Adoptive cell therapy (ACT) using naturally occurring tumor-infiltrating lymphocytes (TIL) can mediate durable tumor regressions and, in some cases, cure in patients with metastatic melanoma. However, its efficacy remains highly variable and patient-specific. Two most likely reasons why some patients do not respond favorably to this therapy include: 1) lack or loss of signals in tumor cells that make them visible to immune T cells and 2) lack or insufficient infiltration and presence of tumor-fighting T cells within tumors. An important signaling pathway that contributes to interactions between tumor cells and immune T cells is the type I interferon signaling pathway. The type I interferon pathway increases expression of molecules that allow tumor cells to be recognized and killed by immune T cells. One of the key molecules in the type I interferon signaling pathway is stimulator of interferon genes (STING). When activated, STING induces expression of molecules called T cell-homing chemokines that are critical for the recruitment and localization of immune T cells within tumors. We have recently discovered an important loss and defect in STING gene expression in melanoma cells which helps them to evade from immune T cell detection and destruction. We have also shown that this loss of STING expression in melanoma cells can be reversed with a clinically available demethylating drug. In this proposal, we will test a series of STING-activating and -restoring strategies to generate and empower autologous TIL expansion and function in mouse models of melanoma. We predict the findings from these studies will provide opportunities for future development of more effective T cell–based immunotherapies in patients with metastatic melanoma who do not currently benefit from these interventions.

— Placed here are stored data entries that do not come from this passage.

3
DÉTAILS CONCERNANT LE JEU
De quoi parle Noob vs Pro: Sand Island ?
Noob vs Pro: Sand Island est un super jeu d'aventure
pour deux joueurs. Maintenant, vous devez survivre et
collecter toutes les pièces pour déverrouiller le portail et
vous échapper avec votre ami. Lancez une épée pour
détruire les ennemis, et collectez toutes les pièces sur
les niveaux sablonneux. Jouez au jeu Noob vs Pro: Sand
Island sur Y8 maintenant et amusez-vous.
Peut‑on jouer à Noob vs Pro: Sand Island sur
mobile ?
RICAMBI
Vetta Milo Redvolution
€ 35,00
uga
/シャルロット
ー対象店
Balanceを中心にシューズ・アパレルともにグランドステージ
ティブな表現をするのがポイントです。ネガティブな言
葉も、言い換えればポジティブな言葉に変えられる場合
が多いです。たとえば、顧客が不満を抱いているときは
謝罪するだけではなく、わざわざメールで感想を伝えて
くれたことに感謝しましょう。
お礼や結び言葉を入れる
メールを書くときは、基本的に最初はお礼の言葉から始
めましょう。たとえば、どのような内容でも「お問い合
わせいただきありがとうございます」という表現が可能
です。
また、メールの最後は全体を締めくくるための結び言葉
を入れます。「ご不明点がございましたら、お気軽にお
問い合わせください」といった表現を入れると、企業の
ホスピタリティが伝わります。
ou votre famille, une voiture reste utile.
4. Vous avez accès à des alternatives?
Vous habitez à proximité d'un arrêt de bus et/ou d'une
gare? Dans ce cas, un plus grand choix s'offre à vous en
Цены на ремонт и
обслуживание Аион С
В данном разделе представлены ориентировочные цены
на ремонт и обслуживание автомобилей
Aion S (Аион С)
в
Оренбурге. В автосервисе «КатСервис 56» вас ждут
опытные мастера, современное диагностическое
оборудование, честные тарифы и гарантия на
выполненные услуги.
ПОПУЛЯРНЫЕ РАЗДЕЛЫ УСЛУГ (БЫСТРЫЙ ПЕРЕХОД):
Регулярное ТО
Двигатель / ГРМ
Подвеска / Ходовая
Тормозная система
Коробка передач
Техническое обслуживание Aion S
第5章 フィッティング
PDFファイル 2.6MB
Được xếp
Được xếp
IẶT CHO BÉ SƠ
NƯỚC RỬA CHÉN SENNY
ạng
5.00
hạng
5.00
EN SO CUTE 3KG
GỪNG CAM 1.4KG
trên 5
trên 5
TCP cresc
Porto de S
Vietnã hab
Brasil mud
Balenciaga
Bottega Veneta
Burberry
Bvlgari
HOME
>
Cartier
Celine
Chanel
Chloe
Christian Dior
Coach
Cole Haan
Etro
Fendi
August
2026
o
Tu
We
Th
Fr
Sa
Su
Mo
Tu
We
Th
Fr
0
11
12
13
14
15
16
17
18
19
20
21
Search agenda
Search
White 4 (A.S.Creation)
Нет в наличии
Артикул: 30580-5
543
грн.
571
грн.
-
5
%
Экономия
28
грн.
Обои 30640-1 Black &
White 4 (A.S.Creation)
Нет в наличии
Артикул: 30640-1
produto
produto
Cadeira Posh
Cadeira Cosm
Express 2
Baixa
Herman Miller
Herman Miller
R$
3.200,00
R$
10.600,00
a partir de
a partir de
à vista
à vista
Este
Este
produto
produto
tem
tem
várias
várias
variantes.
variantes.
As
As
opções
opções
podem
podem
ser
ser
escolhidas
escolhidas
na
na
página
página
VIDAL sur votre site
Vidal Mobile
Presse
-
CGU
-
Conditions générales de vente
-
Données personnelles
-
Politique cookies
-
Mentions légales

Exploiting Metabolic Vulnerabilities of Macrophages for Melanoma Treatment

Exploiting Metabolic Vulnerabilities of Macrophages for Melanoma Treatment

Exploiting Metabolic Vulnerabilities of Macrophages for Melanoma Treatment

Stanley (Ching-Cheng) Huang, PhD

Mentor Alex Huang, MD, PhD
Award Type Career Development Award
Institution Case Western Reserve University

 

While significant progress has been made in developing new therapeutics to control melanoma, the promising clinical outcomes of immune checkpoint inhibitors have drastically shifted the paradigm of cancer treatment. However, a high rate of primary resistance impedes the efficacy of checkpoint inhibitor treatments. Therefore, there is an urgent need for a more detailed understanding of how immune cells govern melanoma progression, as it provides a critical foundation for developing novel interventions and targets to enhance current melanoma immunotherapies. Macrophages are the frontline soldiers of the immune system. Their role is to reduce pathogenic insults and alert other immune cells to an external attack. Macrophages need to adopt different types of defense modes (or armors) in order to carry out their diverse functions, from combating the different types of invading pathogens to fighting cancer. These modes are referred to as pro-inflammatory M1 and anti-inflammatory M2. It was recently found that changes in cell-intrinsic and extrinsic metabolism can alter the immunity mode adapted by macrophages to respond to the pathogenesis of cancer but the mechanism underlying decision-making is still elusive. We propose that an important metabolic network called “serine one-carbon metabolism” plays a crucial role in M2 macrophages, and can be controlled to win the fight against melanoma. By investigating this and the different ‘forces’ that shape macrophage immunity, we hope to understand how macrophages decide to choose their armor to eliminate cancer. The ultimate aim is the ability to harness macrophage immunity to develop new and effective immunotherapies for melanoma.